Dass die Kolumne ausgerechnet am Internationalen Tag gegen Homophobie so offen schwulen- und lesbenfeindlich ausfällt, lässt sich schwerlich als Zufall deuten. Tatsächlich kann die Stellungnahme des Westfalen Blattes, zu dem die OWL am Sonntag gehört, vom 19.5. diesen Eindruck nicht widerlegen. Zwar teilen wir die Einschätzung der „gravierende[n] journalistische[n] Fehlleistung“. Doch leider wird diese wiederholt, indem das WB Frau Eggert erneut ein Forum für ihre fragwürdigen Ausführungen bietet. Nein, es ist nicht intolerant, Menschen, die ein Problem mit Homosexualität haben, darauf hinzuweisen, dass der Fehler bei ihnen liegt und nicht bei denjenigen, die nicht ihrem heteronormativen Muster entsprechen. Die Psychologin hätte genau dies aufgreifen sollen. Sie hätte „Bernhard“ aufzeigen müssen, wie er seinen Töchtern begegnen und Akzeptanz für andere Lebens- und Beziehungsformen als die ihrer Eltern schaffen kann.

Dominic Hallau, Sprecher der Grünen Bielefeld, erklärt in Bezug auf die Stellungnahme von WB-Redaktionsleiter Ulrich Windolph: „Ich bin ehrlich entsetzt, wie Herr Windolph erläutert, er halte die Entscheidung der Eltern, ihre Töchter von der Verpartnerung fernzuhalten, für legitim.
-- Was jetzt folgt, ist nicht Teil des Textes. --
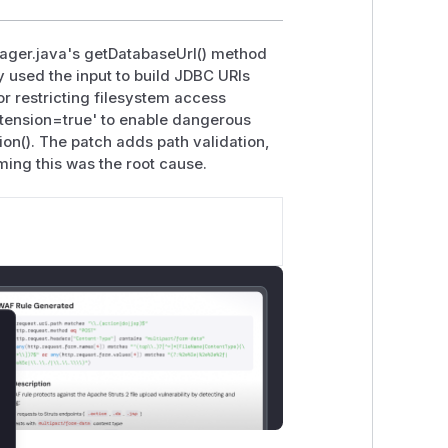
ger.java's getDatabaseUrl() method
y used the input to build JDBC URIs
or restricting filesystem access
xtension=true' to enable dangerous
on(). The patch adds path validation,
ing this was the root cause.
lose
Wenn die Eltern ihren Töchtern offenbar den für sie hohen Wert der Ehe vermitteln konnten, ohne sie aus ihrer Sicht zu früh mit Sexualität zu konfrontieren, ist es nicht nachvollziehbar, warum dies bei der Verpartnerung des Onkels nicht möglich sein sollte. Diese klischeehafte Reduzierung homosexueller Beziehungen auf Sex, die auch Herr Windolph nicht hinterfragt, kann ich nur als diskriminierend und rückständig bezeichnen.“

Frau Eggerts Kolumne und die Reaktion des Westfalen Blattes zeigen, dass noch viel für eine offene, tolerante und anerkennende Gesellschaft, die diskriminierende Herabwürdigungen Homosexueller überwunden hat, zu tun bleibt. Die Grünen werden beharrlich ihre Arbeit für die gleichberechtigte Anerkennung homosexueller Beziehungen und die Auflösung der gesellschaftlich vorherrschenden Heteronormativität fortsetzen.